Quanto e cosa manca per arrivare a questo punto?
“Mancano i soldi. Se i soldi vanno solo ai genetisti, che si dannano contro la biodinamica, è chiaro che non si può andare avanti. Fette gigantesche della sovvenzione della ricerca italiana vanno ai genetisti. Se anche un 10% fosse destinato allo studio fuori cellula, allora potremmo proseguire negli studi”.

– Quindi, questo secondo lei è il motivo per cui si sente forte solo la voce di questa parte della scienza?
“L’apparato è l’espressione di un sistema politico sistema Paese; parlare male di biodinamica è un asset. Ma gli interessi legati al biodinamico sono molto forti perché cominciano ad esserci delle lobby influenti. Tant’è vero che una legge in Parlamento sta lì in attesa; non a caso è stata votata già da un ramo del Parlamento; non a caso il ministero delle Politiche agricole ha già finanziato un round di ricerche in biodinamica (si può linkare l’ultimo pezzo) e sta valutando il secondo round. Io stesso ho partecipato ad un altro bando – per il quale siamo in attesa delle decisioni del Ministero – dedicato all’uso dell’humus in nanoparticelle che servirebbe a diminuire l’inquinamento di rame nella produzione biologica e biodinamica. Il rame è fondamentale per lottare contro la peronospera, specialmente nella vite, ma esistono dei limiti al suo utilizzo. La biodinamica tenterebbe di eliminarlo ma non è possibile in toto, e così lo usa per non più di 5 kg per ettaro, mentre nell’agricoltura convenzionale si utilizza ad libitum. Noi vorremmo vedere se si può veicolare questo rame in nanoparticelle negli stomi delle piante: inserirlo, insomma, attraverso aperture nanometriche invece che spargerlo con le pompe sarebbe meglio..”.

– Cosa si aspetta dall’iter della legge, verrà votata?
“Io penso di sì, anche se siamo in un momento storico difficile e da un lato avrebbe senso aspettare”.

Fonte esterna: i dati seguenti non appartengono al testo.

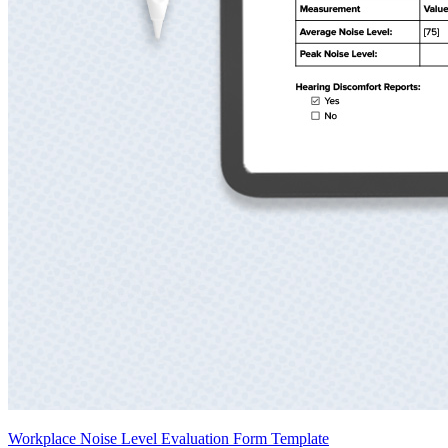
Workplace Noise Level Evaluation Form Template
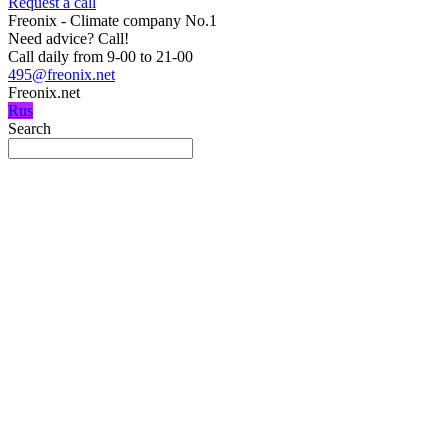
Request a call
Freonix - Climate company No.1
Need advice?
Call!
Call daily from 9-00 to 21-00
495@freonix.net
Freonix.net
Rus
Search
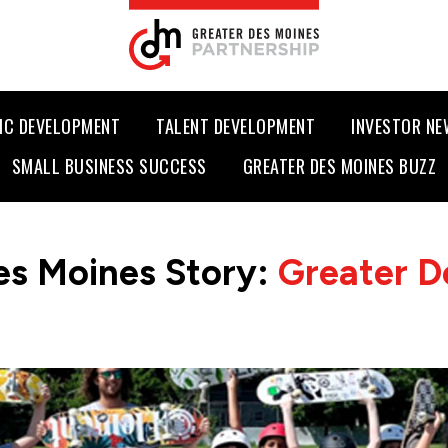
IC DEVELOPMENT
TALENT DEVELOPMENT
INVESTOR N
SMALL BUSINESS SUCCESS
GREATER DES MOINES BUZZ
es Moines Story:
Greater D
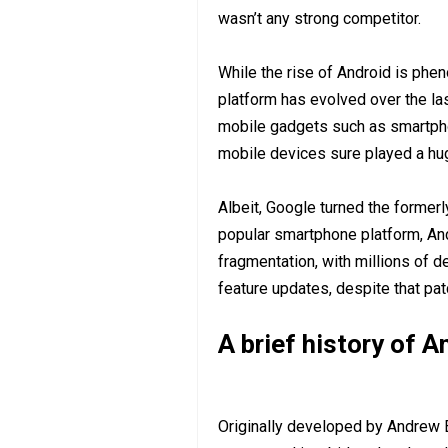
wasn’t any strong competitor.
While the rise of Android is phe
platform has evolved over the la
mobile gadgets such as smartpho
mobile devices sure played a hug
Albeit, Google turned the former
popular smartphone platform, And
fragmentation, with millions of d
feature updates, despite that pa
A brief history of 
Originally developed by Andrew 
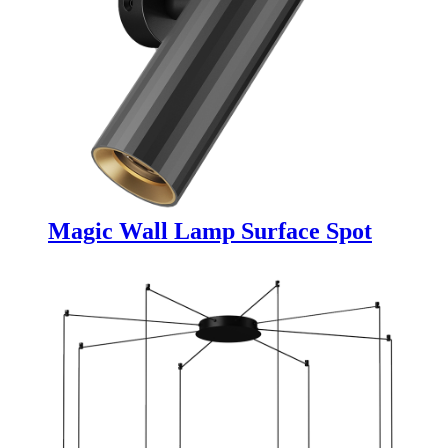
Magic Wall Lamp Surface Spot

– I detrattori paragonano questo iter parlamentare a quello fatto da stamina, cosa ne pensa?
“Non c’entra nulla! Ci sono già molte famiglie che vivono sul biodinamico. È da irresponsabili la posizione che hanno preso questo persone”.

– È un peccato che non si riesca a porre il dialogo e il confronto tra scienziati sul biodinamico…

“Non vogliono averlo, mi pare. Il mantra è la stregoneria perché Steiner parlava della luna e di produzione agraria, rifacendosi a conoscenze ancestrali. A noi oggi deve interessare capire perché certi metodi funzionano e che funzionino è un fatto. Se vogliamo essere persone moderne, non dico neanche positivisti, che applicano il metodo realmente scientifico, dobbiamo sperimentare e capire come funziona la natura e verificare se è possibile avere delle tecnologie simili a quelle naturali per aumentare l’ecologia del pianeta. Lo sanno queste persone che tutto il mondo della viticoltura si muove già attorno al biodinamico? Adesso il vino è tutto biodinamico; il vino vive di marketing e il brand agroecologico è quello che lo fa vendere meglio. Il biodinamico è un’etichetta: quello che noi dobbiamo fare adesso è sostituire l’etichetta del biodinamico con la conoscenza scientifica, vedere come funziona la matrice complessa suolo-pianta”.